Skip to main content
Projects provide logical grouping for spiders and queue items. Each project is a namespace that keeps related spiders organized.

projects list

List all projects in the database.

Syntax

./scrapai projects list

Output

$ ./scrapai projects list
📁 Available Projects:
 news
    Spiders: 8, Queue items: 23
 ecommerce
    Spiders: 12, Queue items: 47
 research
    Spiders: 5, Queue items: 0
 archive
    Spiders: 3, Queue items: 2

Information Shown

  • Project name: Identifier used in all commands
  • Spider count: Number of spiders in this project
  • Queue items: Number of items in queue for this project

Empty Database

$ ./scrapai projects list
No projects found.

Project Organization

Projects are implicit - they don’t need to be created explicitly. When you import a spider or add a queue item with --project <name>, the project is automatically associated.

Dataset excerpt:

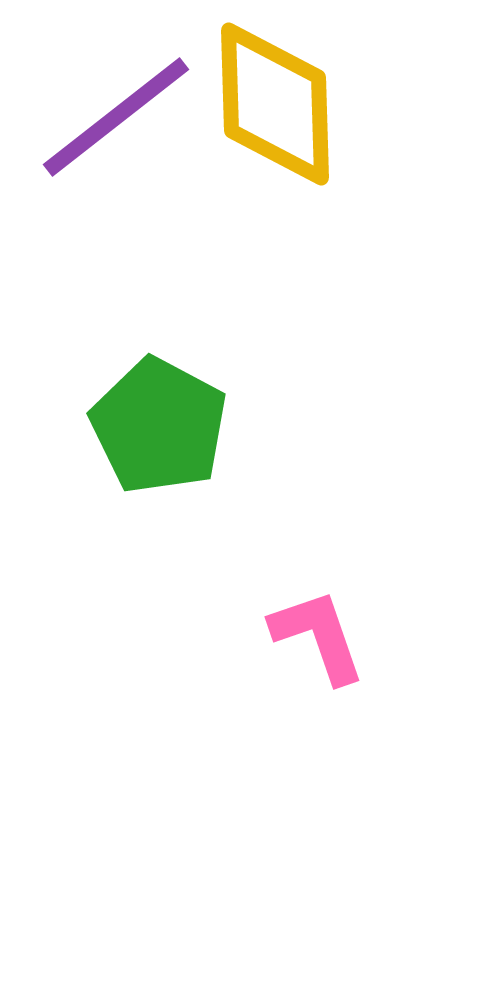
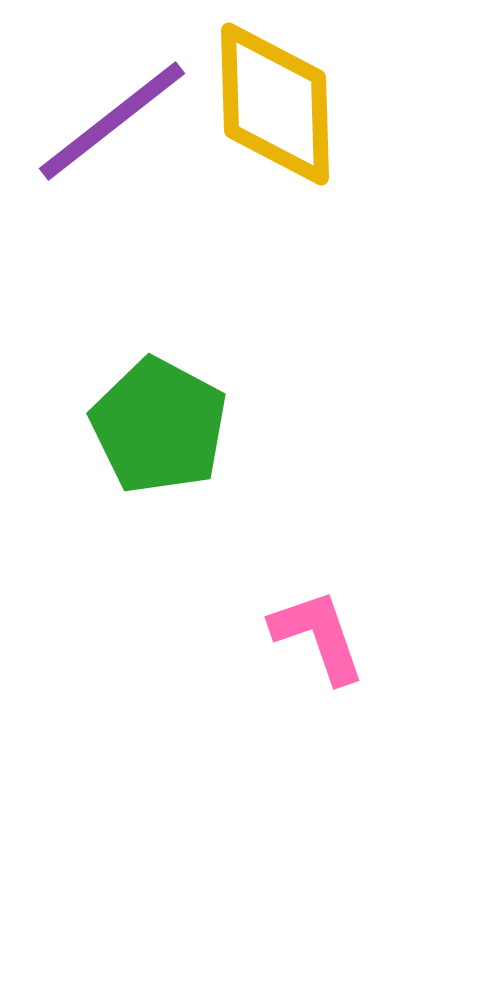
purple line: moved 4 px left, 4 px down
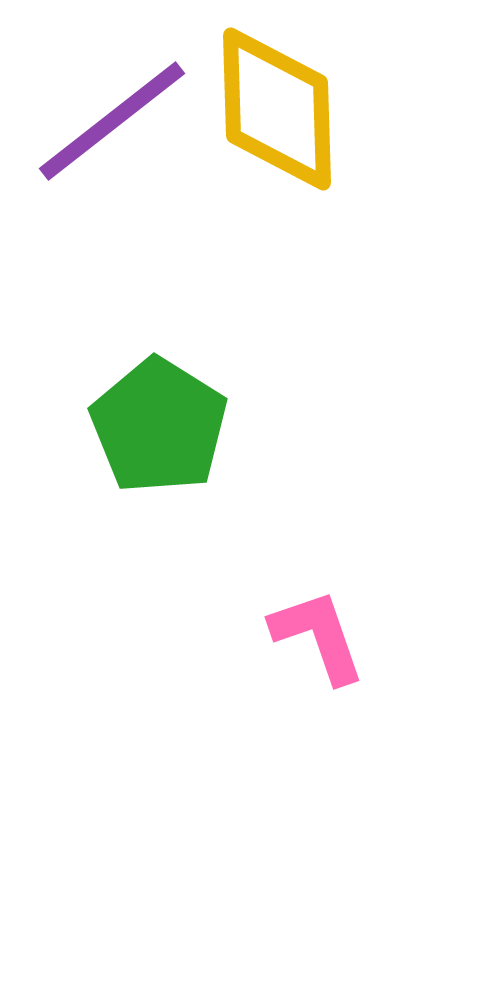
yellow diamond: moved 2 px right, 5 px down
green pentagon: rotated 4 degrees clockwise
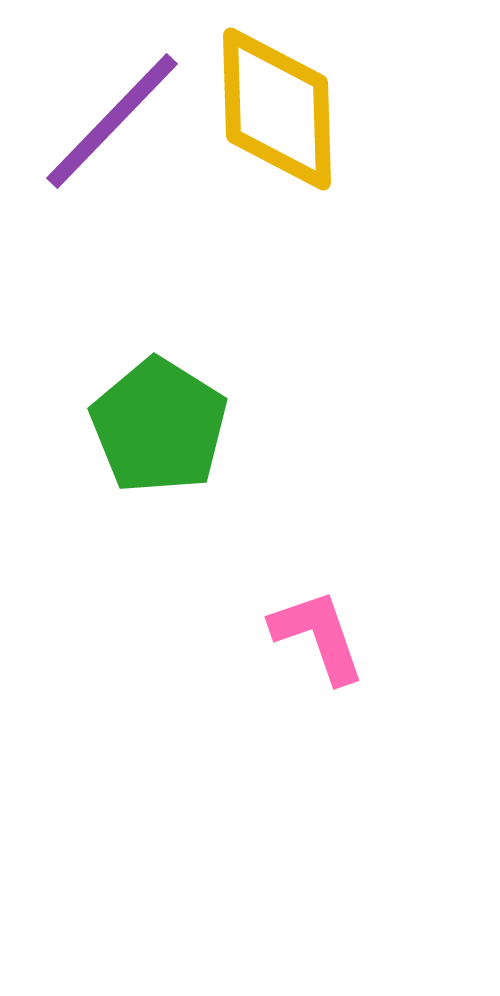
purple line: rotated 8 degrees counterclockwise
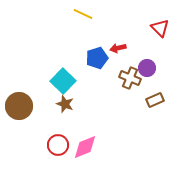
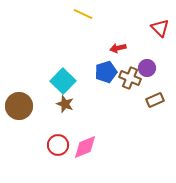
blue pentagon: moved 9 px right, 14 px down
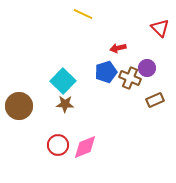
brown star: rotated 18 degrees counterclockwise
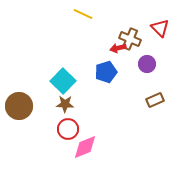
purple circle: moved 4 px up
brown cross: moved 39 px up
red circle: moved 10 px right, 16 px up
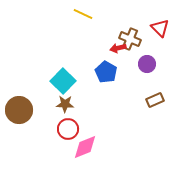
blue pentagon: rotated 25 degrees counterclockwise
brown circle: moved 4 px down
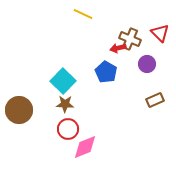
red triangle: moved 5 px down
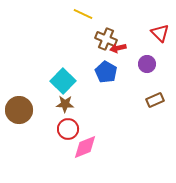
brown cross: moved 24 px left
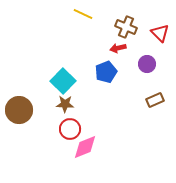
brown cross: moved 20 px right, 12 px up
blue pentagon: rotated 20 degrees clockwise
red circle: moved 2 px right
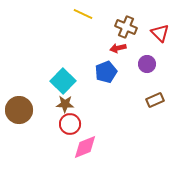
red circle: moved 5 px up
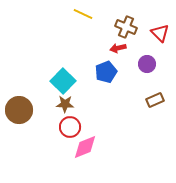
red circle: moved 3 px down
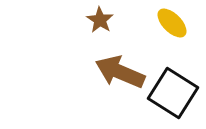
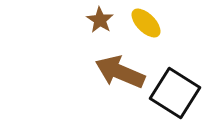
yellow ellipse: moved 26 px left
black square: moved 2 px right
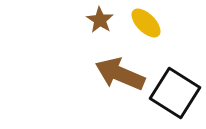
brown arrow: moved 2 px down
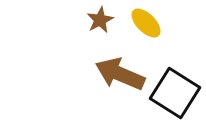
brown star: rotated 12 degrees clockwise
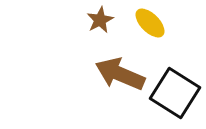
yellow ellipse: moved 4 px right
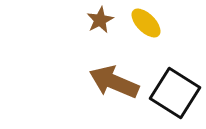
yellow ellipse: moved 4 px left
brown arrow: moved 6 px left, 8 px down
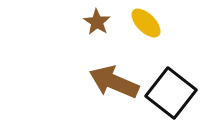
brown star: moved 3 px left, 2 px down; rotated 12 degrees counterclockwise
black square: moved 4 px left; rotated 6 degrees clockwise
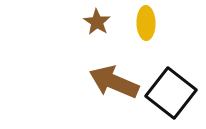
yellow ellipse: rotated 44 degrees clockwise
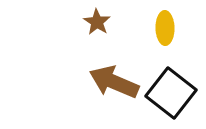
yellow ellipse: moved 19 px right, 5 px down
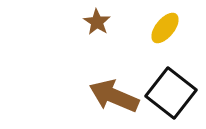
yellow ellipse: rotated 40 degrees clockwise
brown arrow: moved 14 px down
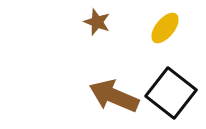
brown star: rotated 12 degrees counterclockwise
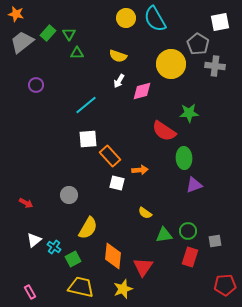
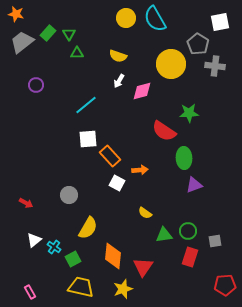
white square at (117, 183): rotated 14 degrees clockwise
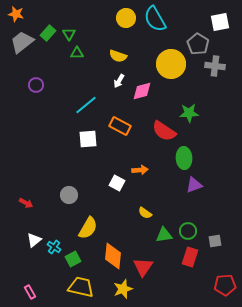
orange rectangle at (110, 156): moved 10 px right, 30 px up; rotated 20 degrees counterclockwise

◆ **BRIEF 1**
Reproduce the scrapai projects documentation above word for word, everything from "Project Organization" down to "is automatically associated.".
◆ **BRIEF 2**
Continue the scrapai projects documentation with what follows its final sentence.

◆ **TASK RESULT 1**
Project Organization

Projects are implicit - they don’t need to be created explicitly. When you import a spider or add a queue item with --project <name>, the project is automatically associated.

◆ **TASK RESULT 2**
Creating Projects

Projects are created by using them:
# Import spider creates project "news"
./scrapai spiders import bbc_spider.json --project news

# Add queue item creates project "research"
./scrapai queue add https://example.com --project research

Default Project

If --project is not specified, most commands use default:
# These are equivalent:
./scrapai spiders list
./scrapai spiders list --project default
Always use explicit --project names for clarity. Avoid relying on the default.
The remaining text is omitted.